Ingmar Bergman said that ‘there is no artform that has so much in common with film as music. Both affect our emotions directly not via the intellect. And film is mainly rhythm. It is inhalation and exhalation in continuous sequence.’ If you think about Frans Bak’s theme tune for The Killing, you may recall the rhythmic tune with eerie synth and vocal layered on top used at the beginning and end of the show, reminding the viewer of a pounding individual heartbeat, or you may remember Bak’s very simple piano piece ‘Sara’s Piano’ which could be interpreted as a two minute musical embodiment of isolation. In The Bridge theme you can hear the same single, isolated note repeated on the piano in Hollow Talk by the Choir of Young Believers. There is plenty of space and isolation in the music which compliments this particular lonely aspect of one of the defining qualities of Nordic Noir.

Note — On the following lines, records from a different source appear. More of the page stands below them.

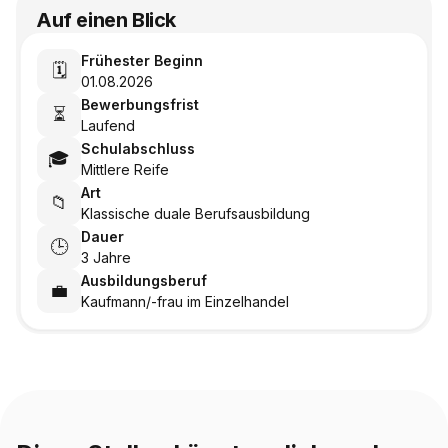
Auf einen Blick
Frühester Beginn
🗓️
01.08.2026
Bewerbungsfrist
⏳
Laufend
Schulabschluss
🎓
Mittlere Reife
Art
📁
Klassische duale Berufsausbildung
Dauer
🕒
3 Jahre
Ausbildungsberuf
💼
Kaufmann/-frau im Einzelhandel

There are many facets which make these shows Nordic and Noir and this is just one of them; one that the Nordic people have been using for some time. It is part of their cultural tradition and may be expressed in different ways in each country. To the viewer the representation of isolation is distilled and presented in real world, physical stories in the Nordic Noir genre on screen. Spiritual concepts such as love, beauty and forgiveness become more profound when juxtapositioned next to the fear, anger, sadness and isolation of the various characters particularly Lund in The Killing and Saga in The Bridge. Nordic Noir is a subgenre of the larger crime genre for many reasons, some obvious and some not so distinct. The subtle isolation used in the visual mediums gives us, the viewer, space to breathe, experience and move within the story and I propose that is an important part of what goes to make up the Nordic Soul which distinguishes Nordic Noir within the crime genre.
by Miriam V Owen
Bibliography and Works Cited
Steven Peacock, The impossibility of Isolation in Wallander, Critical Studies in Television, Vol 6: Issue 2: Autumn 2011pp37-46
Barry Forshaw, Death in a Cold Climate, Palgrave Macmillan, 2012
Philip Mosley, Ingmar Bergman: The Cinema as Mistress, Marion Boyars Publishers Ltd, 1981
Scandimania, Episode 2, shown on Channel 4, Sunday 9 February 2014
*This Is the Tale of a Nordic Soul by Miriam V Owen was originally published in an online journal called Infinite Earths (Nordic Noir Special Edition in 2014). The webpages that hosted Infinite Earths can no longer be found so the article is now here. Infinite Earths focused on popular culture of all kinds from a range of perspectives: comic books, novels, films, TV and so forth. It had articles, personal histories, fandoms, and reviews. Although the initial concept for the website focused upon comics, the range was expanded due to the many cultural worlds of circulating in our present historical moment: Infinite Earths, Infinite Worlds, Parallel Thoughts and Divergent Opinions. Culture is the multiverse.